🤖 AI Summary
This study investigates whether natural language exhibits cross-scale statistical regularities—particularly turbulence-like spectral scaling—in the embedding space of Transformer models. Treating text as a high-dimensional trajectory in embedding space, the authors quantify scale-dependent fluctuations of token sequences and analyze their power spectra. They report, for the first time, a robust 5/3 power-law spectrum in contextual representations, analogous to Kolmogorov’s turbulence spectrum, suggesting that semantic information is integrated across scales in a scale-free, self-similar manner. This phenomenon is consistently observed across multiple languages and in both human- and AI-generated texts, yet vanishes in static embeddings or shuffled sequences, underscoring the critical role of dynamic contextual structure in shaping these statistical properties.
📝 Abstract
Natural language is a complex system that exhibits robust statistical regularities. Here, we represent text as a trajectory in a high-dimensional embedding space generated by transformer-based language models, and quantify scale-dependent fluctuations along the token sequence using an embedding-step signal.
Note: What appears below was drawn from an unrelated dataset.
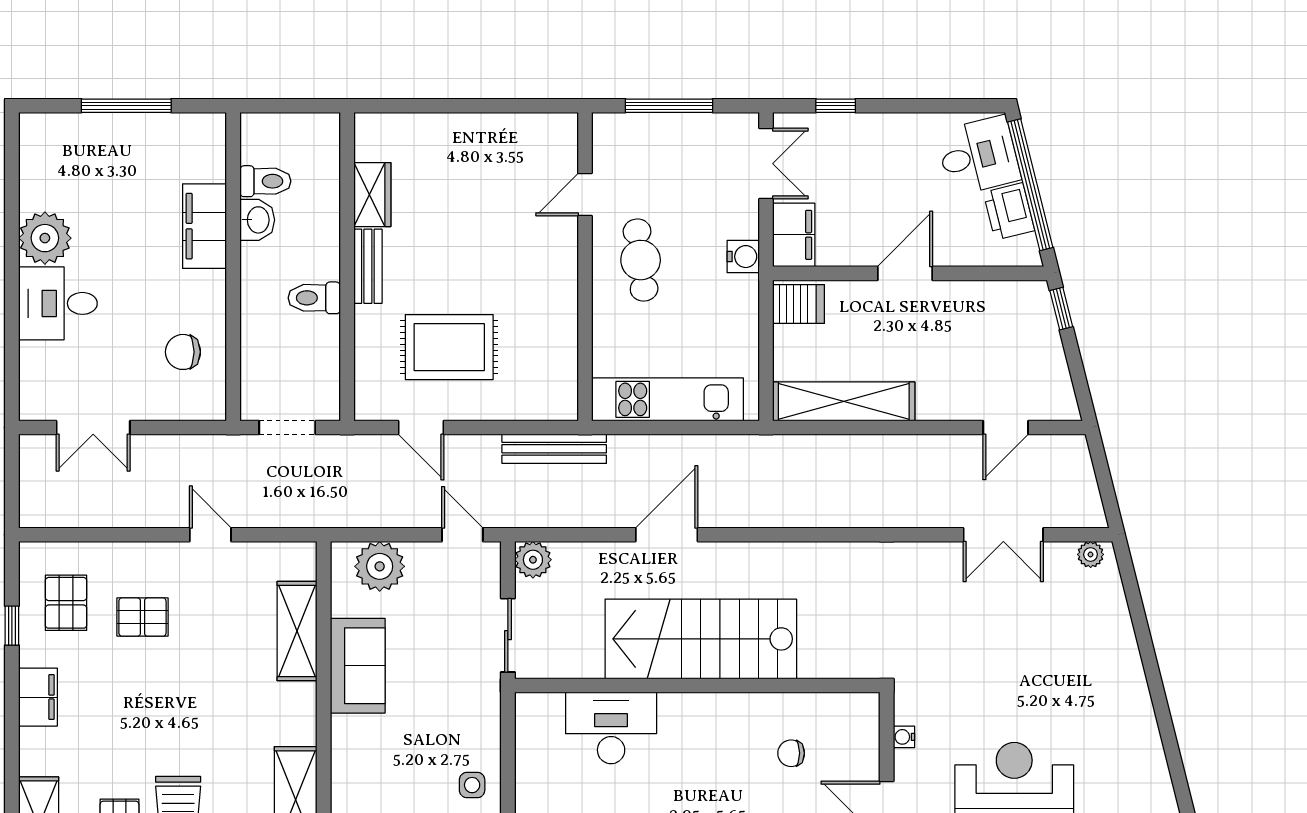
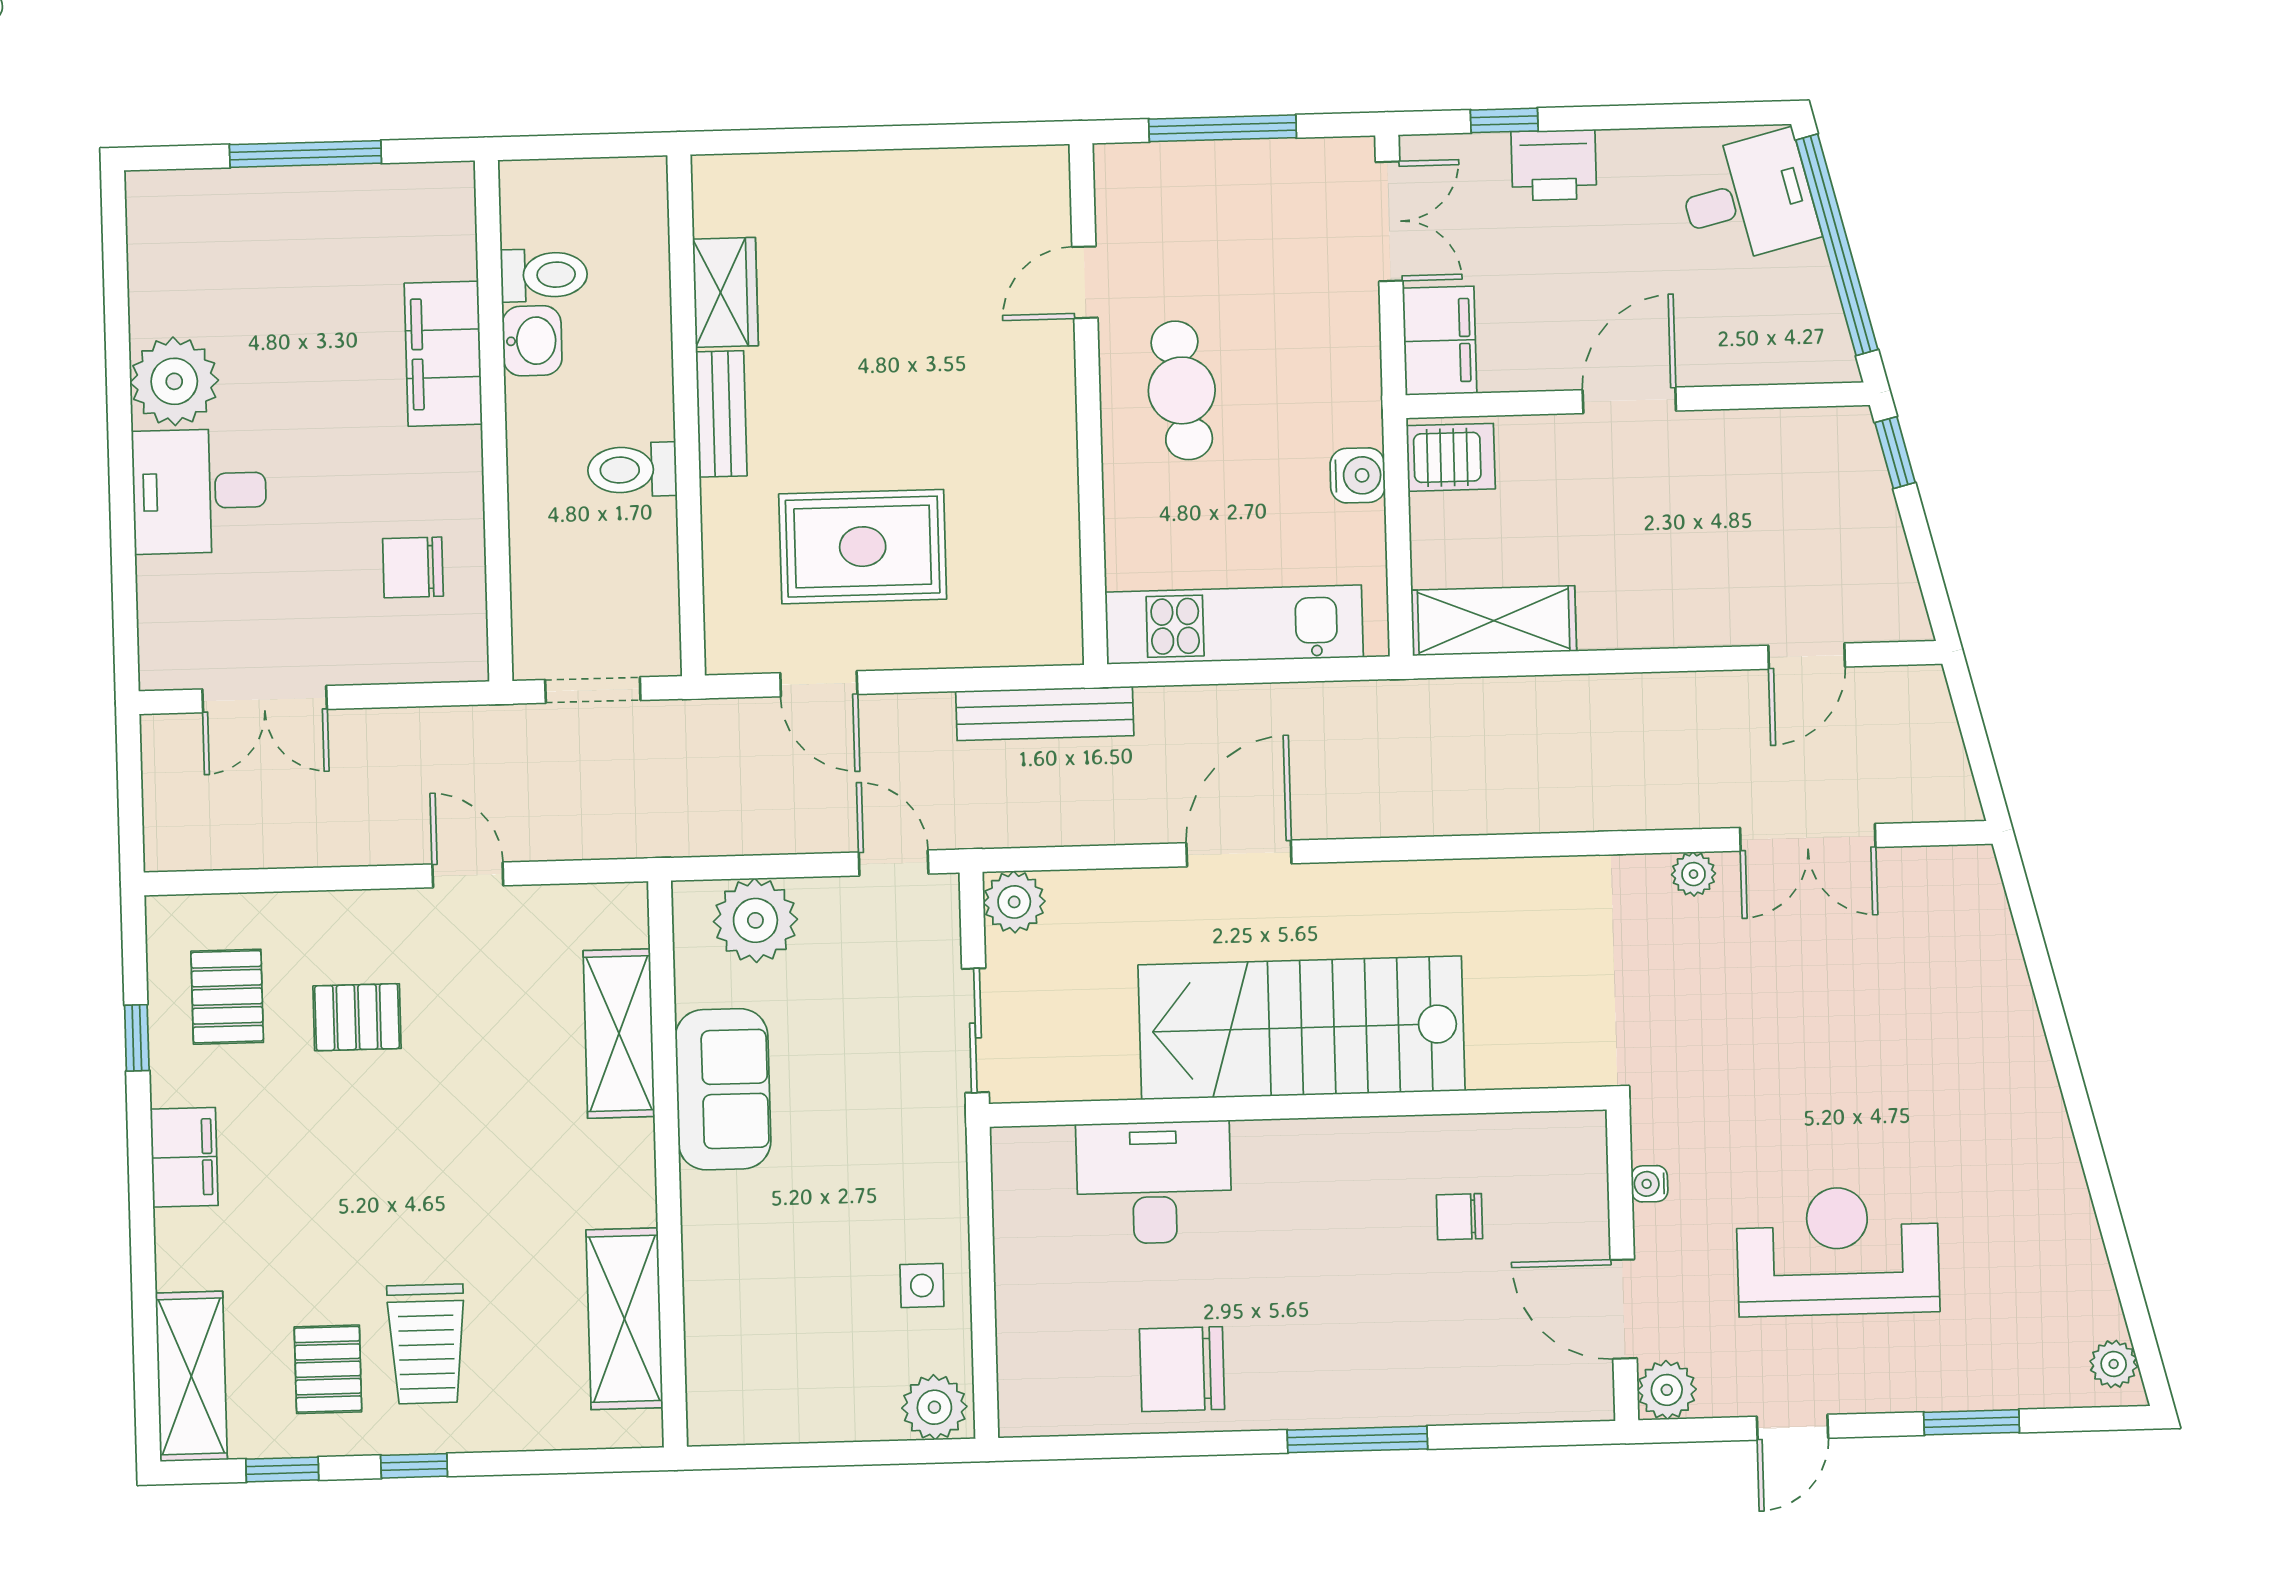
printer: (1009, 211) -> (1554, 165), moved, turned -76
water cooler: (743, 257) -> (1358, 475), moved
shelving: (844, 401) -> (1494, 621), width x0.68
plant: (1091, 554) -> (1694, 874), moved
Across multiple languages and corpora, the resulting power spectrum exhibits a robust power law with an exponent close to $5/3$ over an extended frequency range. This scaling is observed consistently in contextual embeddings from both human-written and AI-generated text, but is absent in static word embeddings and is disrupted by randomization of token order. These results show that the observed scaling reflects multiscale, context-dependent organization rather than lexical statistics alone. By analogy with the Kolmogorov spectrum in turbulence, our findings suggest that semantic information is integrated in a scale-free, self-similar manner across linguistic scales, and provide a quantitative, model-agnostic benchmark for studying complex structure in language representations.